Liputan6.com, Jakarta- Kabar meninggalnya penulis feminis terkemuka asal Mesir, Nawal El Saadawi mendatangkan duka pada komunitas-komunitas feminisme di dunia. Pembela hak-hak perempuan itu diketahui pernah dipenjara dan dianiaya serta menerima ancaman dari kaum konservatif sepanjang hidupnya, hanya karena pandangannya yang berani.
Dilansir CNN dari surat kabar pemerintah Mesir, Al Ahram, Senin (22/3/2021)  El Saadawi adalah pendiri dan presiden dari Asosiasi Solidaritas Perempuan Arab dan salah satu pendiri Asosiasi Arab untuk Hak Asasi Manusia.
Pada tahun 1981, El Saadawi mendirikan majalah feminis bernama Al-Moawgaha (yang diterjemahkan menjadi "The Confrontation").
Advertisement
Adapun buku yang ditulis olehnya yang paling populer yaitu Women & Sex dan Memoirs from a Women's Prison.
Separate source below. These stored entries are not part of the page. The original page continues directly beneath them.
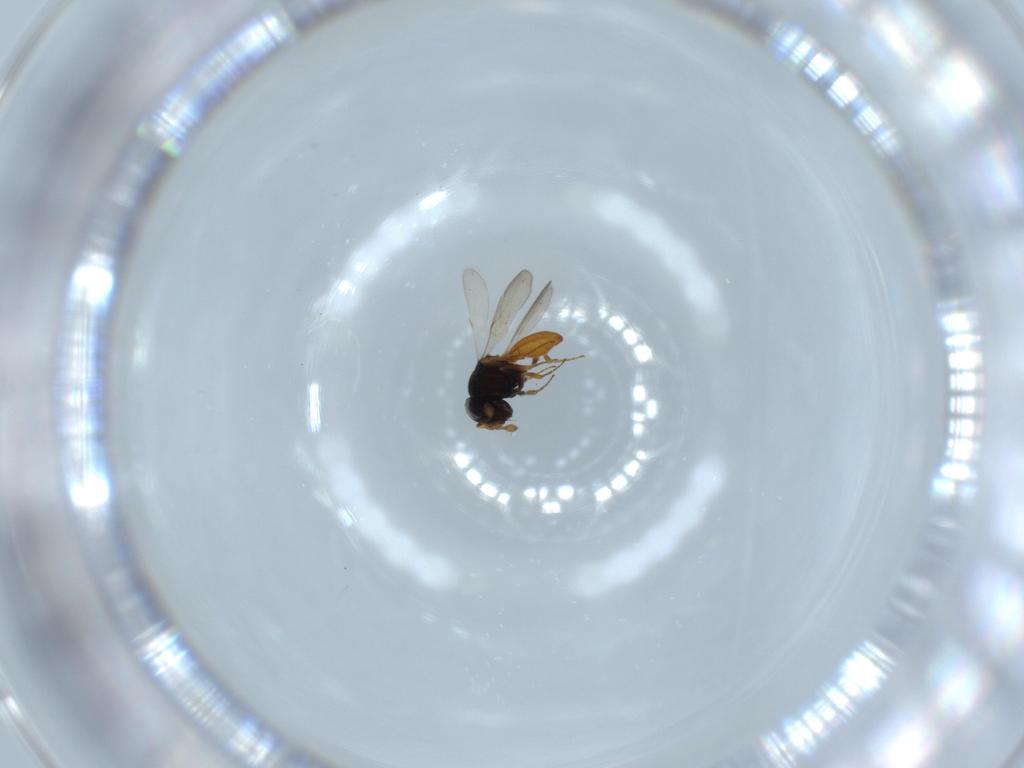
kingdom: Animalia
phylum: Arthropoda
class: Insecta
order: Hymenoptera
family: Scelionidae
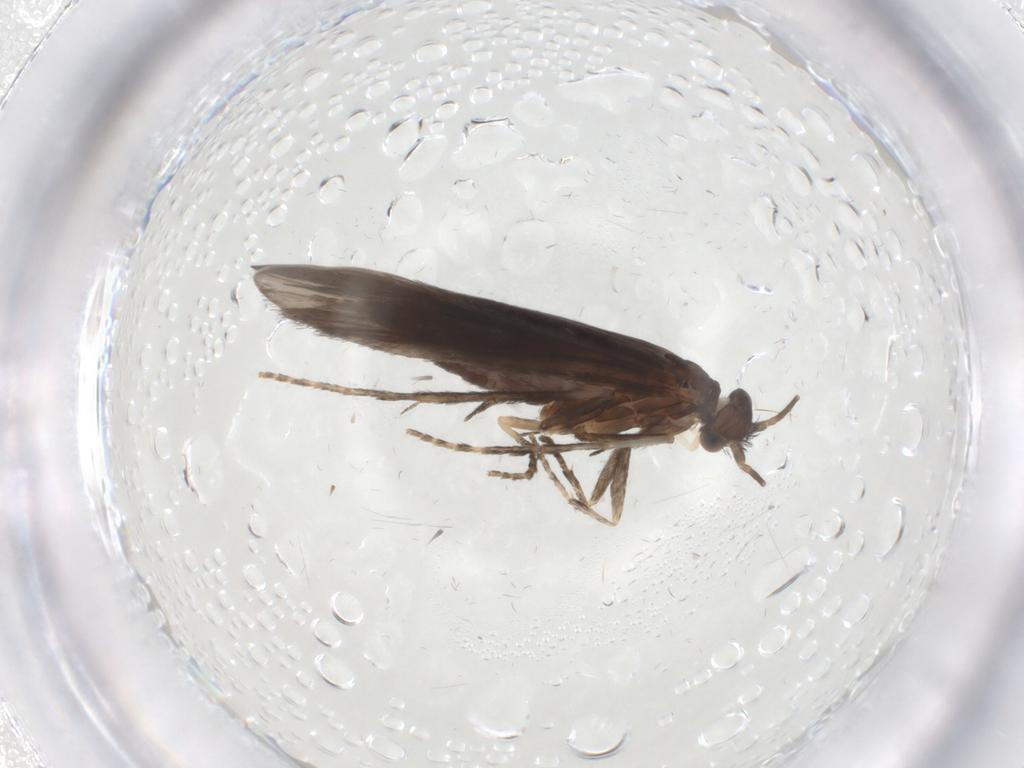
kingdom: Animalia
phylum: Arthropoda
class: Insecta
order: Trichoptera
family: Xiphocentronidae
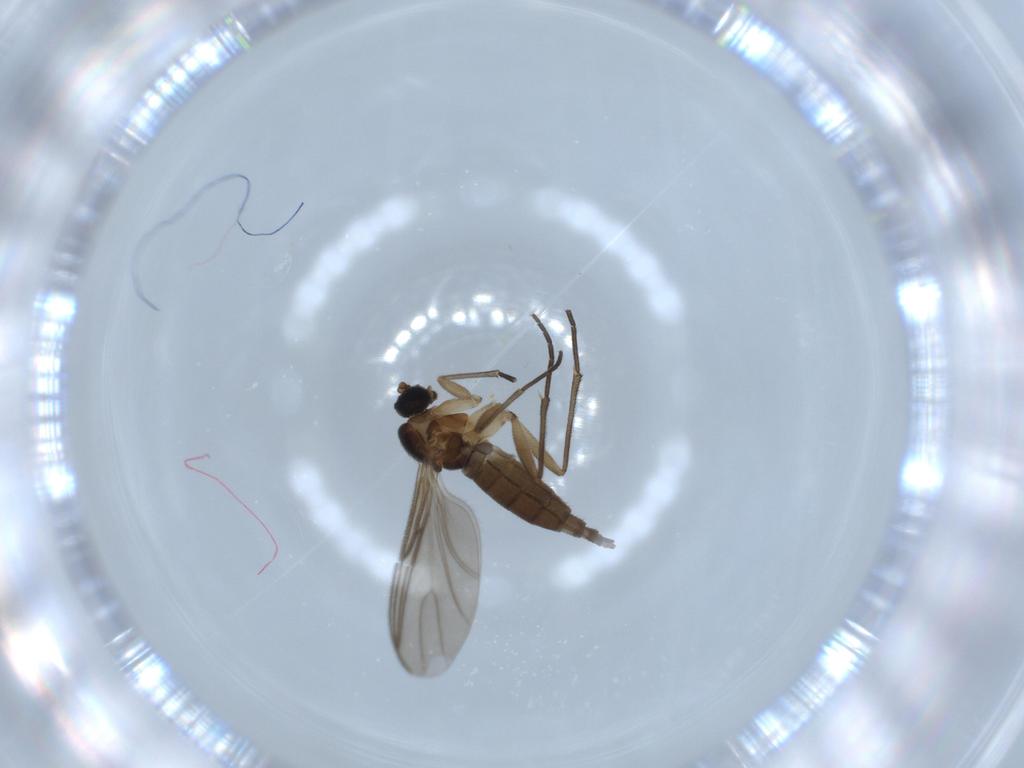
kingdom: Animalia
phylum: Arthropoda
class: Insecta
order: Diptera
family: Sciaridae
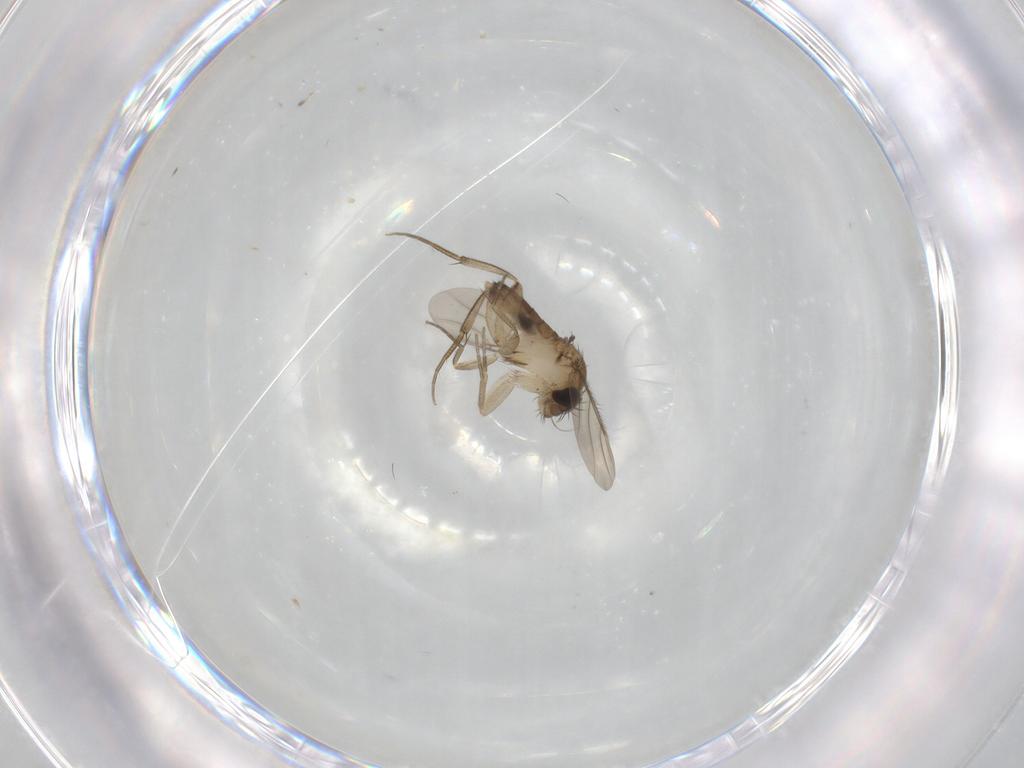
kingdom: Animalia
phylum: Arthropoda
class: Insecta
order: Diptera
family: Phoridae
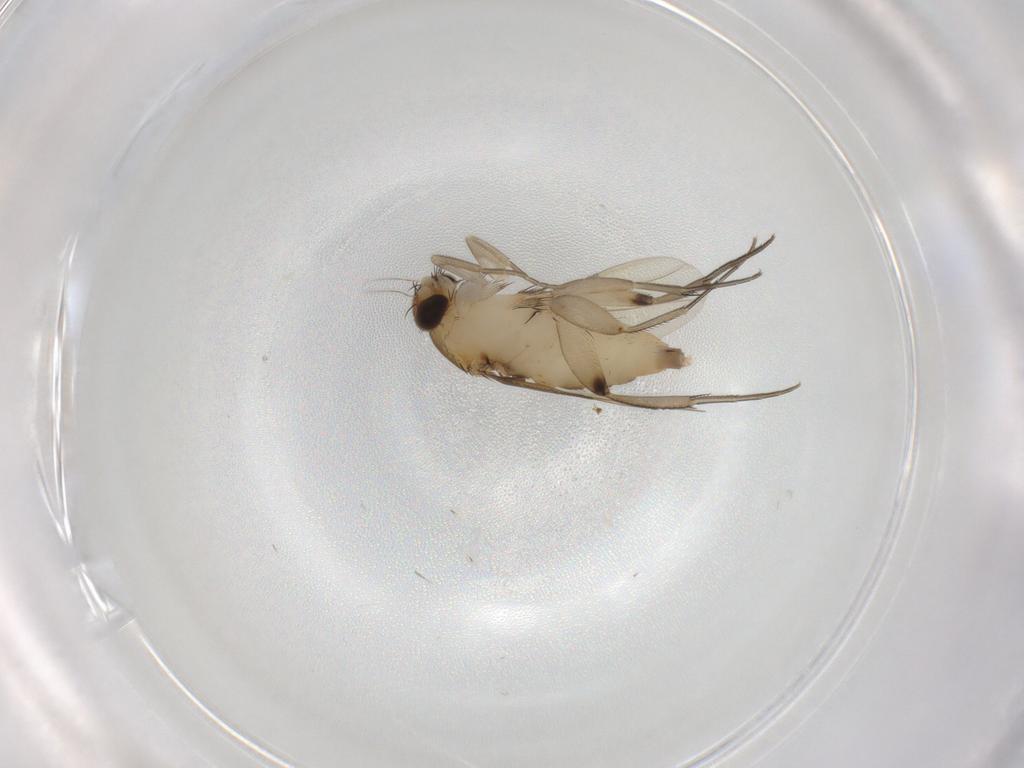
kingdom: Animalia
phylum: Arthropoda
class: Insecta
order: Diptera
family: Phoridae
Buku Women & Sex dilarang di Mesir selama hampir dua dekade dan setelah diterbitkan, El Saadawi kehilangan pekerjaannya sebagai Direktur Kesehatan Masyarakat di Kementerian Kesehatan di Mesir.
"Perempuan tidak bisa dibebaskan dalam masyarakat kelas atau masyarakat patriarkal yang didominasi laki-laki. Inilah sebabnya kita harus menghapuskannya, melawan penindasan kelas, penindasan gender, dan penindasan keagamaan," kata El Saadawi kepada CNN dalam sebuah wawancara pada tahun 2011.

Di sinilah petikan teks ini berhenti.